Pour finir sur une note plus légère, on peut aussi discuter du look des kits Reebok. Déjà hors de prix à la base (comptez 80$ pour le t-shirt floqué McGregor, comme celui qu’il porte dans la cage), le design des kits en eux même a été assez sévèrement bâché par les combattants. Jose Aldo avait déclaré qu’ils avaient « l’air de Power Rangers » et que « c’etait de la merde », quand Tim Kennedy conseillait à Reebok d’au moins faire essayer leurs produits aux femmes avant de les sortir pour leur éviter de ressembler à des « trains de marchandises », et d’ajouter « à chaque fois qu’ils tentent quoi que ce soit, c’est juste horrible ». Ça va ? Vous la sentez là, la bonne ambiance de travail ?
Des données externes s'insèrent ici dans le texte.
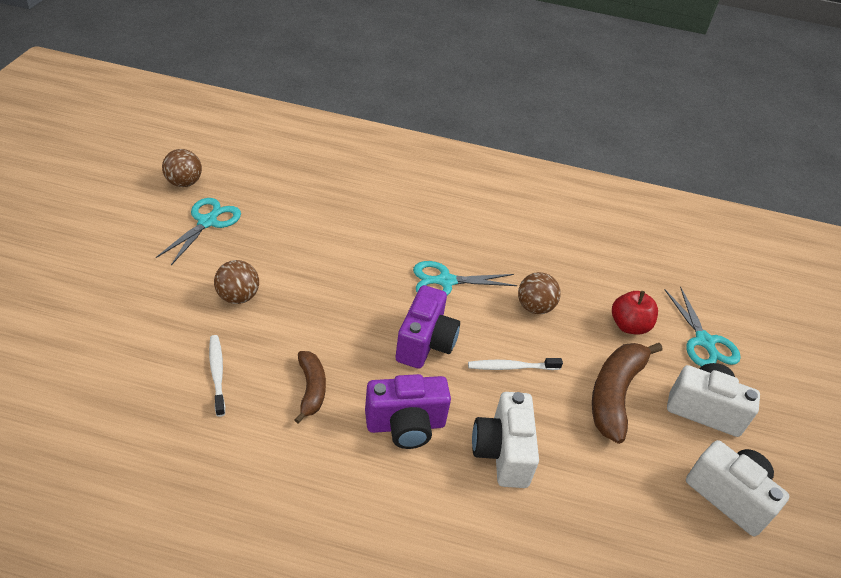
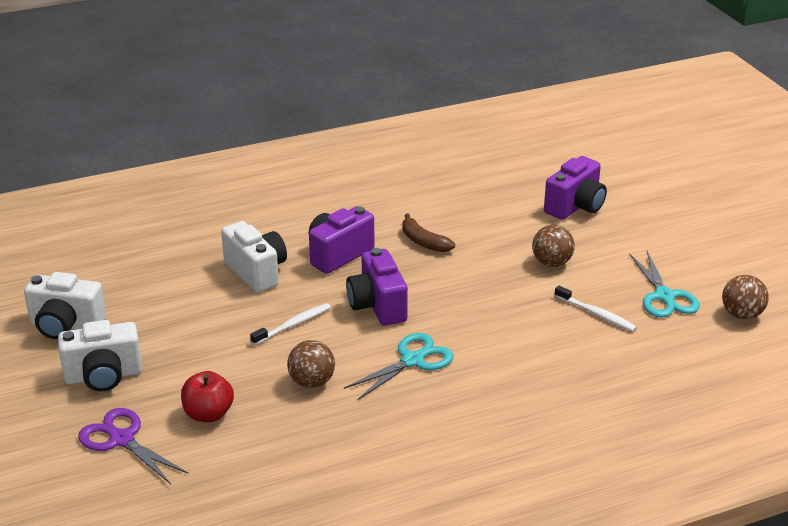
camera: 150 degrees right, 10 degrees down
white toothbrush [209,335,225,417] -> white toothbrush moved to [554,286,637,332]
brown banana [592,343,662,444] -> none
turquoise scissors [664,287,741,367] -> purple scissors [78,408,188,484]
none -> purple camera [544,156,607,220]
Mais le meilleur reste à venir : figurez-vous qu’aux débuts de la ligne de sportswear, Reebok avait même réussi à saboter et confondre des noms de combattants ! Véridique ! On pouvait par exemple lire « Giblert » à la place de « Gilbert » sur le jersey de Melendez, ils ont commercialisé un « Marcio ‘Lyoto’ Alexandre » au lieu de « Lyoto ‘the Dragon’ Machida » et ont même réussi une magnifique omelette sans sauce en mixant magistralement Anderson Silva et Jose Aldo pour un maillot « Anderson Aldo » du plus bel effet.
<3
Des gaffes un peu plus sérieuses ont néanmoins dû rapidement être retirées de la vente. Un t-shirt « Ireland » avec la carte du pays par exemple, alors vendu sur le site avec le slogan « montre ton allégeance territoriale » et sur lequel les mecs ont quand même « oublié » d’inclure l’Irlande du Nord. Après des décennies de guerres civiles et une plaie à peine cicatrisée dans les esprits, on est quand même à quelques grains de malt d’un véritable incident diplomatique.
Si l’UFC est en route vers une image et une importance planétaire du niveau de la NFL, la NBA et la NHL, il est important de préciser un chiffre. Dans les 3 organisations susnommées, les revenus propriétaires/athlètes se déclinent à 50-50. À l’UFC, on en est à 90-10, je vous laisse deviner en faveur de qui.
On dirait bien que le Capitaine de vaisseau s’est octroyé une bonne partie du butin. Mais si le navire est bel et bien « inéchappable » (les contrats avec l’UFC sont célèbres pour être de véritables sables mouvants), il n’est pas dit que la redistribution en faveur des combattants ne vienne pas d’une mutinerie style « l’Île aux Trésors ».
Pirates, Corsaires et Écumeurs de Mers : Affaire à suivre.
Bonjour LaSueur,
Bien qu’il ait un ton (très…) ironique, au bord même du sarcasme, je vous félicite car je trouve votre article agreable à lire. Il est très bien écrit.
Sportivement,
XAVIER FOUPA-POKAM
Merci beaucoup Xavier,
De votre part, cela nous touche beaucoup.